## WHAT TO DO:
Express every line of the material below as a JSON list of strings, one string per line, with blank lines left out.

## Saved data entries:

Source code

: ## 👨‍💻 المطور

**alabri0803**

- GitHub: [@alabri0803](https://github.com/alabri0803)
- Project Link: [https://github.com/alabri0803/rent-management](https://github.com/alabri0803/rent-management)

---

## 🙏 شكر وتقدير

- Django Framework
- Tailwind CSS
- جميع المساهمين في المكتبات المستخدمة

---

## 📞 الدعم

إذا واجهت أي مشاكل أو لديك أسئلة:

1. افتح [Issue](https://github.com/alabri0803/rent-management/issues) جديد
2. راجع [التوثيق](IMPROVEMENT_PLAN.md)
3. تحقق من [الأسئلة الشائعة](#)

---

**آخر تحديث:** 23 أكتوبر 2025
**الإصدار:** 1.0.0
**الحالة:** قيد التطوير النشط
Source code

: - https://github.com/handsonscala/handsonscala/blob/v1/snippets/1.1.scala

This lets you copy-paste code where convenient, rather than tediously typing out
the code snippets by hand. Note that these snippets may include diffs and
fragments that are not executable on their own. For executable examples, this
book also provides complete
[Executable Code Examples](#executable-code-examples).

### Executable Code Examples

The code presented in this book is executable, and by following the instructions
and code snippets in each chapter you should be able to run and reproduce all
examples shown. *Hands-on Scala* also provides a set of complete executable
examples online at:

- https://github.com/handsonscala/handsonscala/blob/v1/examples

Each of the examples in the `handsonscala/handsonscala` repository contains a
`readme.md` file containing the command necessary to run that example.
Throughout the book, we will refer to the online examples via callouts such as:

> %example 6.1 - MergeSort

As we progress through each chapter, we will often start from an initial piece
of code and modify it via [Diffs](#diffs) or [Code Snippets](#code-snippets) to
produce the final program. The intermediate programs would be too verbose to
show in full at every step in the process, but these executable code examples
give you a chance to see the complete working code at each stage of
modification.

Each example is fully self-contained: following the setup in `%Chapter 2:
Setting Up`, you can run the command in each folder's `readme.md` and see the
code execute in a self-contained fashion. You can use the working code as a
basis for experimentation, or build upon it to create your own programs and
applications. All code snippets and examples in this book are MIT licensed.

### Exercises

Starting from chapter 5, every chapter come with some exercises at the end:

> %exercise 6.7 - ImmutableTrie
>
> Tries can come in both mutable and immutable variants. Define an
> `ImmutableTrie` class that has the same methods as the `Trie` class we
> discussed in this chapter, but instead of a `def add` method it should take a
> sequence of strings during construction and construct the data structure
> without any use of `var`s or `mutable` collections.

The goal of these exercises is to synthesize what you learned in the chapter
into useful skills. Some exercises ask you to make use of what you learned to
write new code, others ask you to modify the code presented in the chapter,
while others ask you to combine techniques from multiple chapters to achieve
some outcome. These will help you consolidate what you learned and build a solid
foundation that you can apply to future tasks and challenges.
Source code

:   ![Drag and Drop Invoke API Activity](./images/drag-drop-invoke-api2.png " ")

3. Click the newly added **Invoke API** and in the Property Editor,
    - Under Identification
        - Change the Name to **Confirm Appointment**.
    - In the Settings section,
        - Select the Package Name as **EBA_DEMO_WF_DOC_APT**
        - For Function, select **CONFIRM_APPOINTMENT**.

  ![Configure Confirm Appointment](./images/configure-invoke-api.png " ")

## COMPLETED TASK:
[
  "Source code",
  ": ## 👨‍💻 المطور",
  "**alabri0803**",
  "- GitHub: [@alabri0803](https://github.com/alabri0803)",
  "- Project Link: [https://github.com/alabri0803/rent-management](https://github.com/alabri0803/rent-management)",
  "---",
  "## 🙏 شكر وتقدير",
  "- Django Framework",
  "- Tailwind CSS",
  "- جميع المساهمين في المكتبات المستخدمة",
  "---",
  "## 📞 الدعم",
  "إذا واجهت أي مشاكل أو لديك أسئلة:",
  "1. افتح [Issue](https://github.com/alabri0803/rent-management/issues) جديد",
  "2. راجع [التوثيق](IMPROVEMENT_PLAN.md)",
  "3. تحقق من [الأسئلة الشائعة](#)",
  "---",
  "**آخر تحديث:** 23 أكتوبر 2025",
  "**الإصدار:** 1.0.0",
  "**الحالة:** قيد التطوير النشط",
  "Source code",
  ": - https://github.com/handsonscala/handsonscala/blob/v1/snippets/1.1.scala",
  "This lets you copy-paste code where convenient, rather than tediously typing out",
  "the code snippets by hand. Note that these snippets may include diffs and",
  "fragments that are not executable on their own. For executable examples, this",
  "book also provides complete",
  "[Executable Code Examples](#executable-code-examples).",
  "### Executable Code Examples",
  "The code presented in this book is executable, and by following the instructions",
  "and code snippets in each chapter you should be able to run and reproduce all",
  "examples shown. *Hands-on Scala* also provides a set of complete executable",
  "examples online at:",
  "- https://github.com/handsonscala/handsonscala/blob/v1/examples",
  "Each of the examples in the `handsonscala/handsonscala` repository contains a",
  "`readme.md` file containing the command necessary to run that example.",
  "Throughout the book, we will refer to the online examples via callouts such as:",
  "> %example 6.1 - MergeSort",
  "As we progress through each chapter, we will often start from an initial piece",
  "of code and modify it via [Diffs](#diffs) or [Code Snippets](#code-snippets) to",
  "produce the final program. The intermediate programs would be too verbose to",
  "show in full at every step in the process, but these executable code examples",
  "give you a chance to see the complete working code at each stage of",
  "modification.",
  "Each example is fully self-contained: following the setup in `%Chapter 2:",
  "Setting Up`, you can run the command in each folder's `readme.md` and see the",
  "code execute in a self-contained fashion. You can use the working code as a",
  "basis for experimentation, or build upon it to create your own programs and",
  "applications. All code snippets and examples in this book are MIT licensed.",
  "### Exercises",
  "Starting from chapter 5, every chapter come with some exercises at the end:",
  "> %exercise 6.7 - ImmutableTrie",
  ">",
  "> Tries can come in both mutable and immutable variants. Define an",
  "> `ImmutableTrie` class that has the same methods as the `Trie` class we",
  "> discussed in this chapter, but instead of a `def add` method it should take a",
  "> sequence of strings during construction and construct the data structure",
  "> without any use of `var`s or `mutable` collections.",
  "The goal of these exercises is to synthesize what you learned in the chapter",
  "into useful skills. Some exercises ask you to make use of what you learned to",
  "write new code, others ask you to modify the code presented in the chapter,",
  "while others ask you to combine techniques from multiple chapters to achieve",
  "some outcome. These will help you consolidate what you learned and build a solid",
  "foundation that you can apply to future tasks and challenges.",
  "Source code",
  ":   ![Drag and Drop Invoke API Activity](./images/drag-drop-invoke-api2.png \" \")",
  "3. Click the newly added **Invoke API** and in the Property Editor,",
  "    - Under Identification",
  "        - Change the Name to **Confirm Appointment**.",
  "    - In the Settings section,",
  "        - Select the Package Name as **EBA_DEMO_WF_DOC_APT**",
  "        - For Function, select **CONFIRM_APPOINTMENT**.",
  "  ![Configure Confirm Appointment](./images/configure-invoke-api.png \" \")"
]